Any company owner, whether the business is large or small, understands the importance of fair laws to protect the company in the event of a lawsuit. The outcome of business litigation can bring a corporation to its knees–and, unfortunately, many unfair lawsuits have been filed by unscrupulous entities with no regard to the harm they cause companies, customers and taxpayers.
Various legal reforms by Texas lawmakers may have further strengthened the state’s status as being corporation-friendly, especially when it comes to protecting business owners from abusive lawsuits, tortuous interference and deceptive trade practices. For 10 years in a row, Texas has been named by numerous top CEOs as the best state to operate a business, in large part to these reforms. Many large national corporations, including Toyota, have begun relocating their operations to Texas from other states that are known for permitting judicial injustices, such as California and New York. This has the potential to greatly increase Texas’ business economy and create thousands of jobs.
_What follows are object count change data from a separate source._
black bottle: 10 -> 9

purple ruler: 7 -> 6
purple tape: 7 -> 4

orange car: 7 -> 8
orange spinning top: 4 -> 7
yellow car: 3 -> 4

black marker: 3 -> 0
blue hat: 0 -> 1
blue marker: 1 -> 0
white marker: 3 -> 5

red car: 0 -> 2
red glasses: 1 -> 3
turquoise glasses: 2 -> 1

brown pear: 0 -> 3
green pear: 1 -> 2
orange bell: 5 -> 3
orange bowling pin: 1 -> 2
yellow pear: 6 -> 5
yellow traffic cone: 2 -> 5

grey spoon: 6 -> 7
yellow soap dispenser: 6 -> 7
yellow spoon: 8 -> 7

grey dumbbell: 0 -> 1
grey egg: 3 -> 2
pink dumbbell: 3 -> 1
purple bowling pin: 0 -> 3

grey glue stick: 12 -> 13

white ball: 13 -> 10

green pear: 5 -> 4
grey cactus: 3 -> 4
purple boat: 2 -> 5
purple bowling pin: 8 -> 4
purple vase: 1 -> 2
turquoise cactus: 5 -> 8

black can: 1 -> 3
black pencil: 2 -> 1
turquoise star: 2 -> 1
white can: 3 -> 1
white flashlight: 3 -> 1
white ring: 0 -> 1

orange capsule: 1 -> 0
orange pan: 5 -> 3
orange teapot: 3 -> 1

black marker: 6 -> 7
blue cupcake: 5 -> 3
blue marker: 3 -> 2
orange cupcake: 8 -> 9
However, many corporate regulations and lawsuits are not limited to individual states. It’s possible for business disputes involving companies located in different states to continue, regardless of Texas’ reforms. One such example is that of a class action lawsuit between Whole Foods, based in Austin, and the state of California. Whole Foods was accused of mislabeling some of its foods as containing all natural ingredients, although the ingredient in question, evaporated cane juice, is merely sugar. The lawsuit not only harmed Whole Foods, but also consumers. In cases such as this, sound legal representation is crucial in order to preserve the jobs of company owners, managers, employees and the companies themselves.